**Tasks to perform:**
**a)** Answer these questions from the text on environmental remediation costs, one short answer each, marked to match:
(i) In what year were the repair regulations first proposed?
(ii) Under which section did Revenue Ruling 94-38 say the remediation costs should be deducted?
(iii) In what year did Norwest construct its facility?
**b)** Rewrite the paragraph of the text on environmental remediation costs that begins "2000: In Dominion Resources Inc." as a brief bulleted list that keeps its main facts.

Start of Exercise text

As the first tax season under the final tangible property regulations progresses, many tax practitioners have turned their attention to the treatment of environmental remediation costs under the new regulations. Examples specifically addressing environmental remediation costs have been present in the repair regulations since they were first proposed in 2006 and are drawn from three cases and one revenue ruling issued in the 1990s and early 2000s. The final regulations present significant opportunities for tax savings or risk mitigation.
1994: The Internal Revenue Service (IRS) issued Revenue Ruling 94-38. Here the IRS ruled that a taxpayer who remediates soil and groundwater contamination arising from its manufacturing process did not have to capitalize the remediation costs under §263(a), but rather the costs should be deducted under §162.
1997: In Norwest Corp. v. Commissioner, 108 T.C. 265, the Tax Court held that the cost of removing asbestos was part of a general plan of rehabilitation and renovation of the underlying building and must be capitalized under §263(a). Norwest had constructed the facility in 1969. The initial construction included asbestos-containing materials. The Tax Court found that Norwest decided to remove the asbestos because the removal was essential to remodeling the building to accommodate additional personnel. As part of the remodeling process, the asbestos removal costs were capitalized under the general plan of rehabilitation doctrine.
2000: In Dominion Resources Inc. v. United States, the Fourth Circuit held that a taxpayer must capitalize under §263(a) the costs of environmental remediation that adapt the property to a new and different use. Dominion Resources had operated a facility as a power plant, during which time the site was contaminated. The power plant was decommissioned and put on the market as part of Dominion’s real estate development business. After putting the property on the market, Dominion decided to clean up sludge, asbestos, and other contaminants at the site, ostensibly to limit risk to trespassers and downstream residents if the property flooded. The Court found instead that the clean-up costs allowed Dominion to put the property to new and different uses.

End of Exercise text
Start of Entries supplied

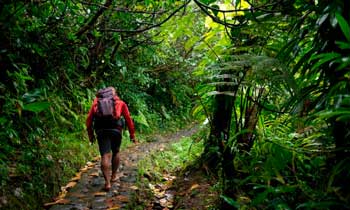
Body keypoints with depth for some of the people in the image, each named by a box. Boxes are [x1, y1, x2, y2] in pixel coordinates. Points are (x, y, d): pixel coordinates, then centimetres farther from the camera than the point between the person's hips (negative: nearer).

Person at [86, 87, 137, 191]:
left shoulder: (96, 102, 20)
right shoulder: (121, 103, 17)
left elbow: (89, 119, 14)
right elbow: (128, 119, 13)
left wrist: (90, 134, 20)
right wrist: (132, 135, 17)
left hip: (101, 131, 0)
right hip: (115, 130, 0)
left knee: (105, 156, -2)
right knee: (116, 152, 21)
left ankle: (107, 182, -10)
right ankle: (113, 176, 30)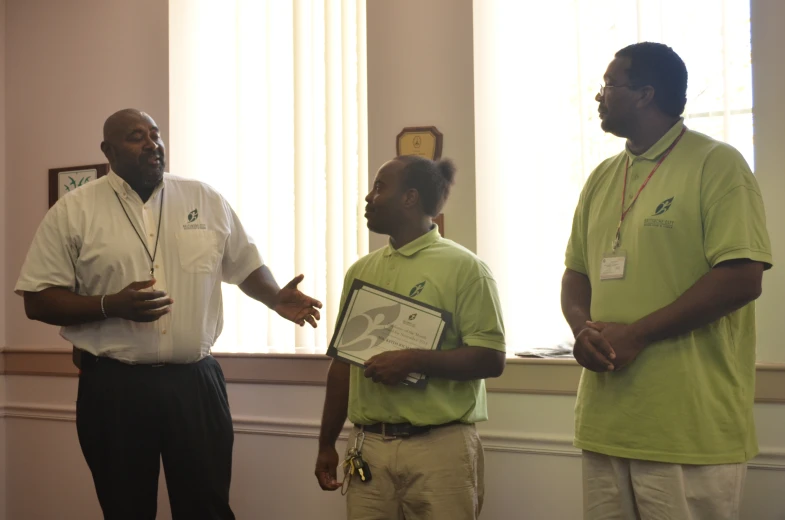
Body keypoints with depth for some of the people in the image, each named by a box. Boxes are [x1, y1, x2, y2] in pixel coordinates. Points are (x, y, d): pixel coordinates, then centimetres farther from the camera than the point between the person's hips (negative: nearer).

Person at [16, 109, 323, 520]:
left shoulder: (206, 200, 6)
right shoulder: (73, 211, 0)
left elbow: (247, 266, 15)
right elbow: (38, 301, -1)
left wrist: (276, 299, -6)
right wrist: (111, 305, -17)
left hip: (196, 382, 2)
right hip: (113, 389, -1)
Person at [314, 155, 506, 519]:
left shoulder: (464, 267, -5)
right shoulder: (360, 271, 11)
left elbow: (491, 359, -10)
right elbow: (343, 361, 15)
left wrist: (413, 360, -20)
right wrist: (327, 443, 15)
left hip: (440, 447, -4)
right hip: (368, 446, 4)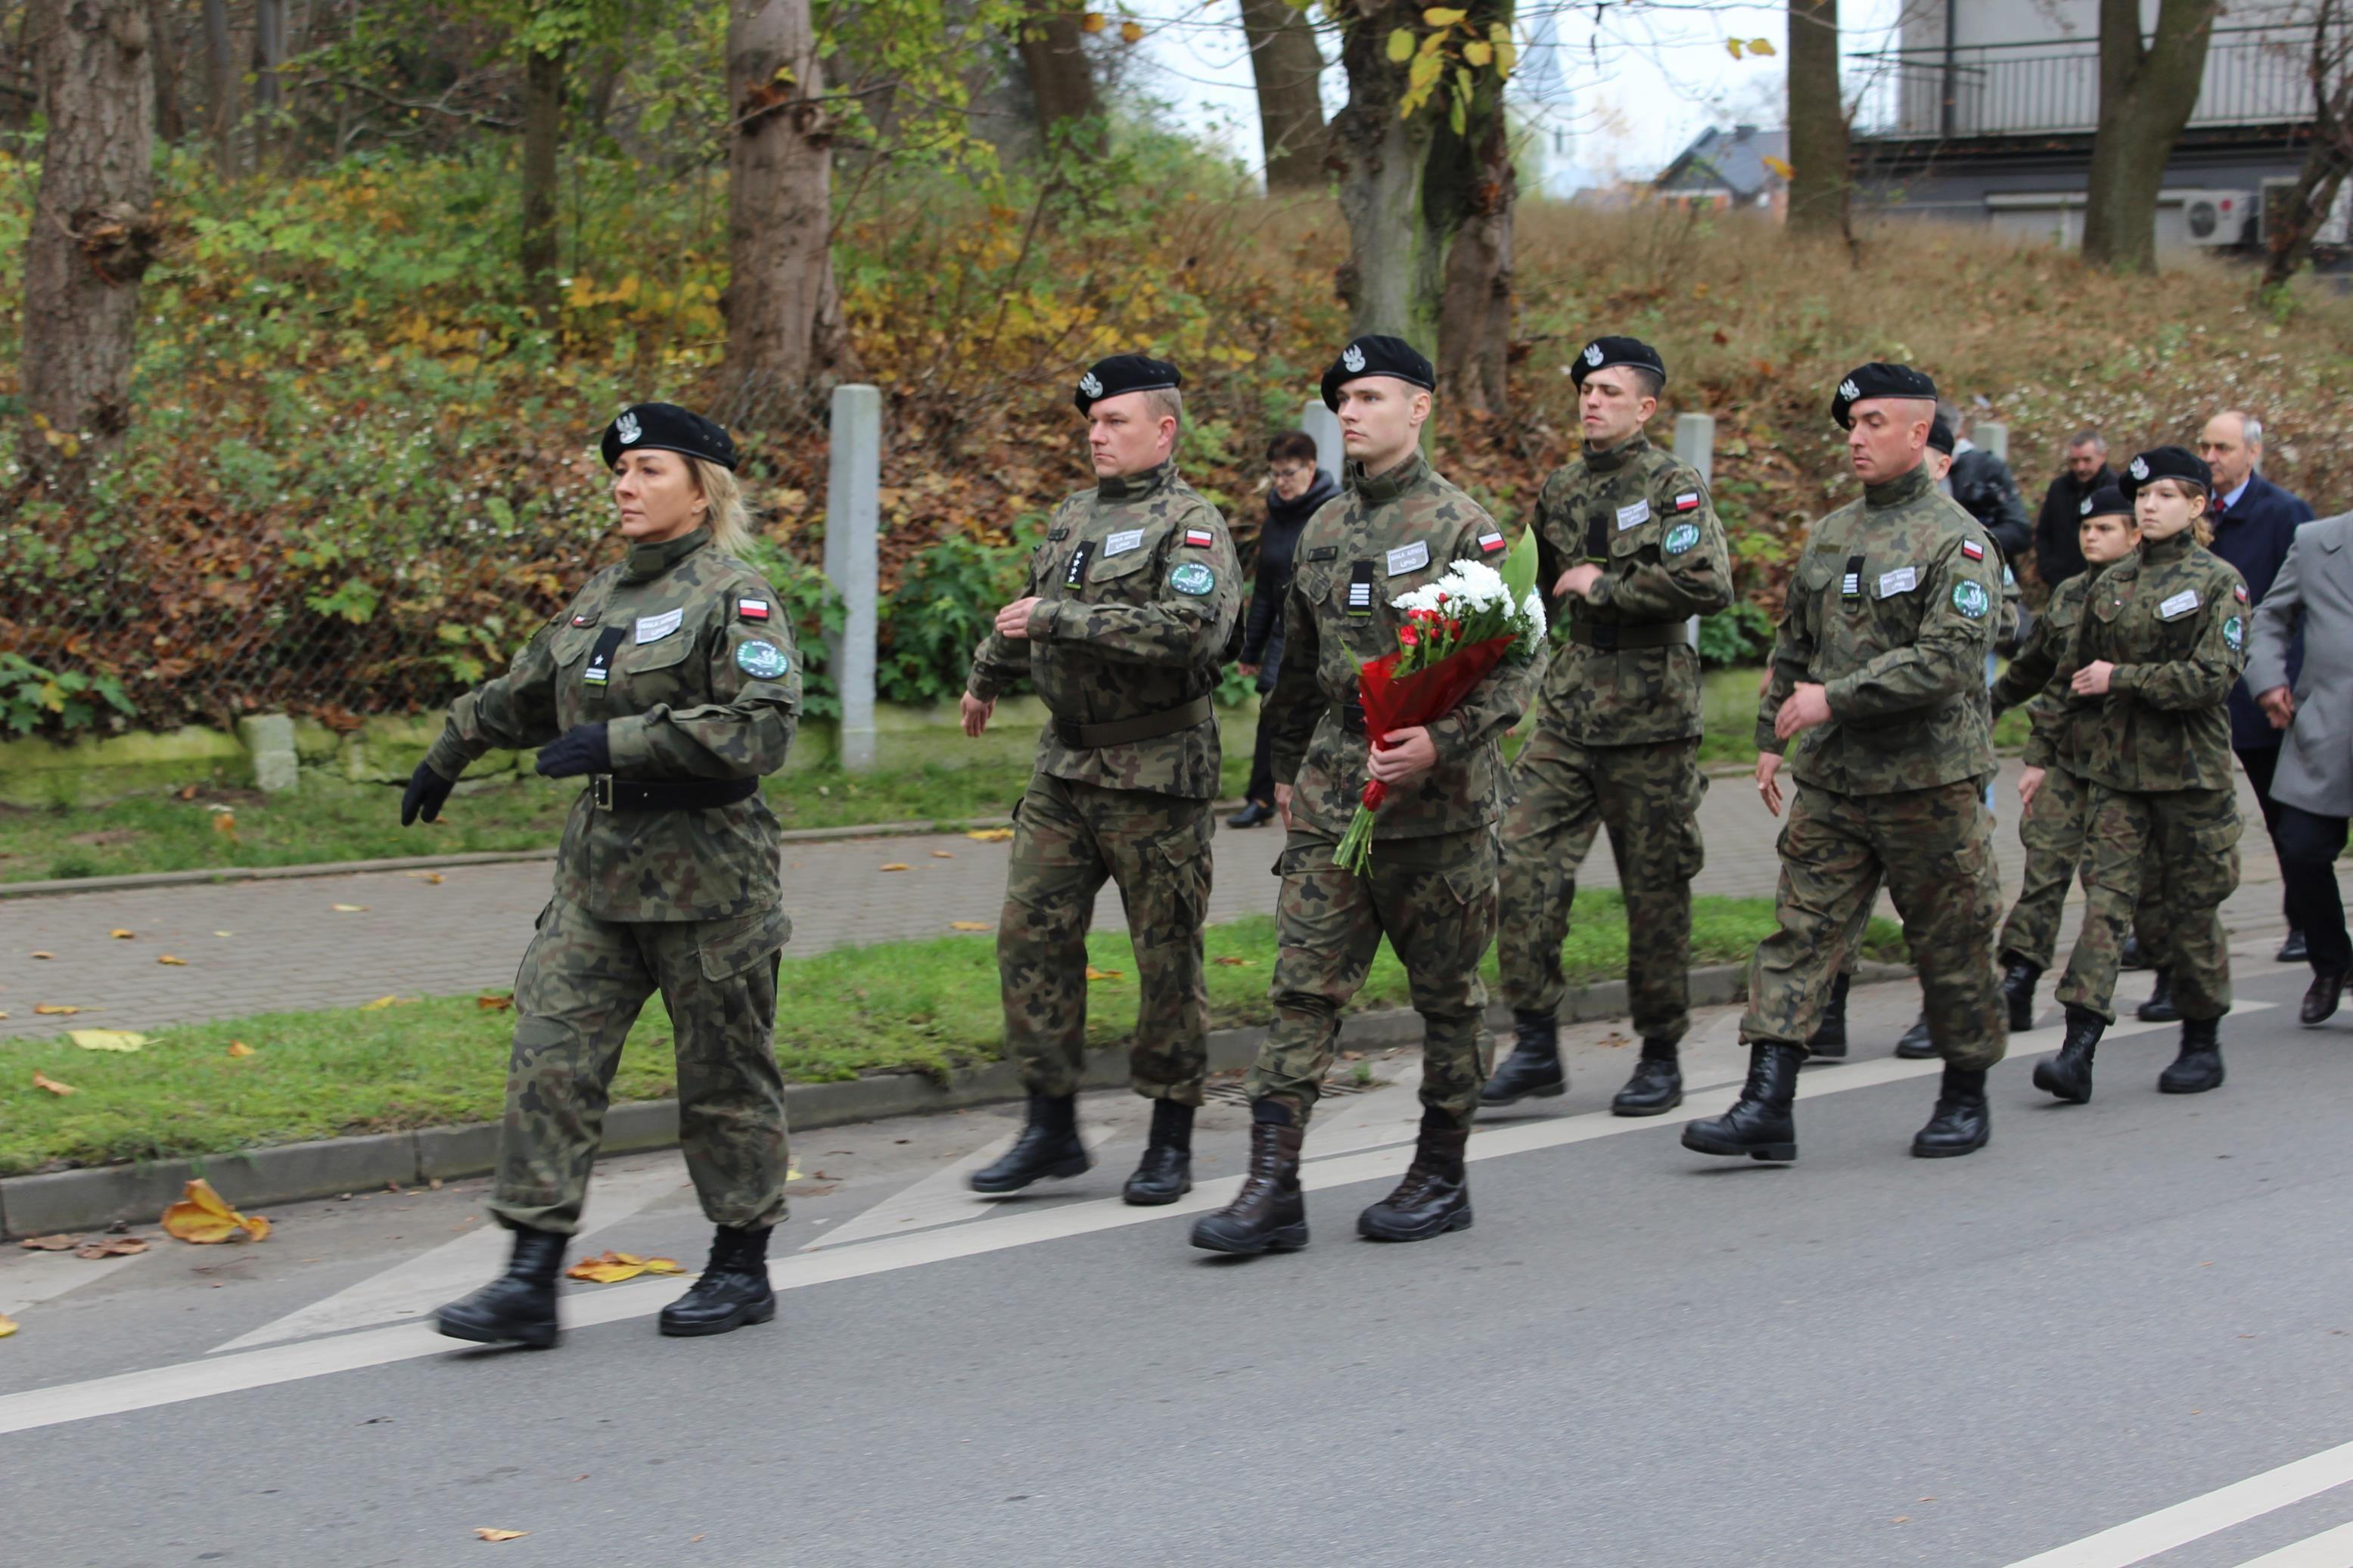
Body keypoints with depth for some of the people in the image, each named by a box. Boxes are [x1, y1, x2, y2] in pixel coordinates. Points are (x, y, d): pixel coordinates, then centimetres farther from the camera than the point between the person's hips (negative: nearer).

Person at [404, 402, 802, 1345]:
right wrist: (445, 761, 41)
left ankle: (743, 1268, 21)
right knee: (550, 1057, -3)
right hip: (599, 869, 7)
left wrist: (618, 742, -23)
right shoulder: (605, 595, 14)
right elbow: (525, 693, 30)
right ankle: (531, 1281, -3)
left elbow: (760, 728, -21)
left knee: (724, 1073, 5)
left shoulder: (733, 595, -9)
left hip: (705, 872, -7)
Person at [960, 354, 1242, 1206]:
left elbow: (1194, 626, -28)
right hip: (1064, 767, 7)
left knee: (1167, 954, 1)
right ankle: (1051, 1126, 12)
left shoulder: (1190, 524, -10)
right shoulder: (1073, 517, 13)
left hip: (1155, 775, -7)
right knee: (1031, 935, 3)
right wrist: (986, 676, 46)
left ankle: (1171, 1141, 12)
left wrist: (1059, 619, -26)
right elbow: (1027, 605, 32)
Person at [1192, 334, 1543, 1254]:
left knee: (1447, 994, 7)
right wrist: (1288, 768, 25)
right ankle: (1273, 1189, -3)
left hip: (1436, 802, -5)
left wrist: (1443, 740, -25)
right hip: (1331, 799, 6)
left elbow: (1519, 661, -14)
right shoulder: (1322, 531, 12)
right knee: (1303, 985, -2)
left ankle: (1441, 1178, 20)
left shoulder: (1459, 526, -8)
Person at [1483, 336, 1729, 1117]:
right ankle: (1536, 1045, 2)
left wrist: (1603, 587, -14)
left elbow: (1709, 583, -21)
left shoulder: (1675, 486, -6)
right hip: (1566, 717, 5)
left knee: (1655, 891, 4)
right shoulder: (1560, 491, 13)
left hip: (1650, 723, -5)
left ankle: (1661, 1057, 15)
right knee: (1524, 868, -6)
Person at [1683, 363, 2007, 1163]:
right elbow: (1793, 646, 22)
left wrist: (1835, 699, -21)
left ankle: (1967, 1097, 22)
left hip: (1928, 782, -6)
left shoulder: (1957, 541, -9)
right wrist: (1772, 737, 16)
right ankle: (1767, 1105, -6)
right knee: (1801, 931, -3)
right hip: (1830, 782, 6)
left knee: (1951, 945, 6)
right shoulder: (1829, 535, 12)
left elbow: (1948, 660, -20)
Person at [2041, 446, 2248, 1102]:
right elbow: (2081, 670, 23)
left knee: (2193, 907, 5)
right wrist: (2089, 737, 14)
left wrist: (2121, 679, -14)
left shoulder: (2218, 581, -4)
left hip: (2191, 770, -3)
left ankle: (2203, 1043, 21)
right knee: (2106, 897, -8)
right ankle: (2078, 1048, -16)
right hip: (2119, 769, 3)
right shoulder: (2112, 583, 10)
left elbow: (2214, 676, -14)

End of Entries supplied

**Your written answers:**
**a)**
(i) 2006
(ii) §162
(iii) 1969

**b)**
- 2000: In Dominion Resources Inc. v. United States, the Fourth Circuit held that environmental remediation costs that adapt property to a new and different use must be capitalized under §263(a).
- Dominion Resources had run the site as a power plant, and the site became contaminated during that time.
- The plant was decommissioned and put on the market as part of Dominion's real estate development business.
- Dominion then cleaned up sludge, asbestos, and other contaminants, ostensibly to limit risk to trespassers and downstream residents if the property flooded.
- The Court found instead that the clean-up let Dominion put the property to new and different uses.